Source document

▼▼▼

After 16 years of the Christian liberal coalition of Helmut Kohl, the Social Democrats together with the Greens won the elections of 1998. SPD leader Gerhard Schröder positioned himself as a centrist "Third Way" candidate in the mold of Britain's Tony Blair and America's Bill Clinton. The Kohl government was hurt at the polls by slower growth in the east in the past two years, widening the economic gap between east and west, and constantly high unemployment.

The final margin of victory was sufficiently high to permit a "red-green" coalition of the SPD with Alliance '90/The Greens (Bündnis '90/Die Grünen), bringing the Greens into a national government for the first time.

Initial problems of the new government, marked by policy disputes between the moderate and traditional left wings of the SPD, resulting in some voter disaffection. CDU won in the first state election after the federal election held in Hesse in February 1999, but in other state elections of this time, the respective SPD- or CDU-led coalition governments were re-elected into power. The popularity of the CDU dropped severely when in 2000 it became public that Kohl had accepted high party donations not indicating them to the authorities as required by law. As a result of this CDU crisis, Angela Merkel became chair.

The next election for the Bundestag was September 22, 2002. Gerhard Schröder led the coalition of SPD and Greens to an eleven seat victory over the Christian democrat challengers headed by Edmund Stoiber (CSU). Three factors are generally cited that enabled Schröder to win the elections despite poor approval ratings a few months before and a weaker economy: good handling of the 100-year-flood, firm opposition to the USA's 2003 invasion of Iraq, and Stoiber's unpopularity in the east that cost the CDU crucial seats there.

▲▲▲

Requirement A
Copy word for word the catalog entries from the line holding "locality: Sydney" through the line holding "collector number: 876", inclusive.
The passage on German elections and the catalog entries have nothing to do with each other.

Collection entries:
▼▼▼

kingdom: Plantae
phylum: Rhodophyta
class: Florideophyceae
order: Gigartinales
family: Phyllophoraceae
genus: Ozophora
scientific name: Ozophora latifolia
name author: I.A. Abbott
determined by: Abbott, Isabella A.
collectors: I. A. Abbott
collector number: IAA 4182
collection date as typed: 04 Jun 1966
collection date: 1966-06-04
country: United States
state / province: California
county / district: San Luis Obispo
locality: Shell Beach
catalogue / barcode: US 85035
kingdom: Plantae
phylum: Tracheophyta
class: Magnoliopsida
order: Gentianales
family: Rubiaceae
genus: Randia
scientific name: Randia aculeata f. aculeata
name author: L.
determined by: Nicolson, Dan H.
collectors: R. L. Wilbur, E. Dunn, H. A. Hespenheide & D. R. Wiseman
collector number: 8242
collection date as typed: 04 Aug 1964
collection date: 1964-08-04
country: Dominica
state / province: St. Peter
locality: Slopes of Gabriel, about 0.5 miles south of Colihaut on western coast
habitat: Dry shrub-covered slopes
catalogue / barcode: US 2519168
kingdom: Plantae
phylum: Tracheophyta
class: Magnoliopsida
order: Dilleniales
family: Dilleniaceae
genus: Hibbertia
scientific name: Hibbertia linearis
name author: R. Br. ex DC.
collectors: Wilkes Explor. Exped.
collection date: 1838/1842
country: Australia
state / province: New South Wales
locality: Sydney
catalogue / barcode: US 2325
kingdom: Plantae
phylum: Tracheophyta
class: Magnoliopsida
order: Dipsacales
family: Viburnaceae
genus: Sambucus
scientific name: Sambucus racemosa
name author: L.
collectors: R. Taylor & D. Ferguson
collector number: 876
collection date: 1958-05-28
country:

▲▲▲

Requirement B
Extend the passage on German elections, picking up right after its last sentence.

Output A
locality: Sydney
catalogue / barcode: US 2325
kingdom: Plantae
phylum: Tracheophyta
class: Magnoliopsida
order: Dipsacales
family: Viburnaceae
genus: Sambucus
scientific name: Sambucus racemosa
name author: L.
collectors: R. Taylor & D. Ferguson
collector number: 876

Output B
Christian democrat comeback

In its second term, the red green coalition lost several very important state elections, for example in Lower Saxony where Schröder was the prime minister from 1990 to 1998. The liberal FDP, weakened by the loss of power in 1998 and not quite recovering in 2002, became again more successful on state level. On the other hand, some far right wing parties had their moments in state elections, too.

In April 20, 2003, chancellor Schröder announced massive labor market reforms, called Agenda 2010, that among other measures include a shakeup of the system of German job offices, cuts in unemployment benefits and subsidies for unemployed persons who start their own businesses. These changes are commonly known by the name of the chairman of the commission which conceived them as Hartz I - Hartz IV. Although these reforms have sparked massive protests they are now credited with being in part responsible for the economic upswing and the fall of unemployment figures in Germany in the years 2006/7.

The European elections on June 13, 2004 brought a staggering defeat for the Social Democrats, who polled only slightly more than 21%, the lowest election result for the SPD in a nationwide election since the Second World War. Many observers believe that this election marked the beginning of the end of the Schröder government and indicates a process in which the SPD party seems to shrink and/or fall apart.

Grand coalition since 2005

Chancellor Angela Merkel
Frank-Walter Steinmeier, foreign affairs minister since 2005, was the social democrat candidate for chancellorship in 2009

On May 22, 2005, as predicted, the SPD took a devastating defeat in its former heartland, North Rhine-Westphalia. Half an hour after the election results, the SPD chairman Franz Müntefering announced that the chancellor would clear the way for special federal elections by the means of a purposely lost vote of confidence in the Bundestag.

This took the republic by surprise, especially because the SPD was below 25% in polls at the time. On the following Monday the CDU announced Angela Merkel as Christian democrat candidate for chancellorship, aspiring to be the first female chancellor in German history.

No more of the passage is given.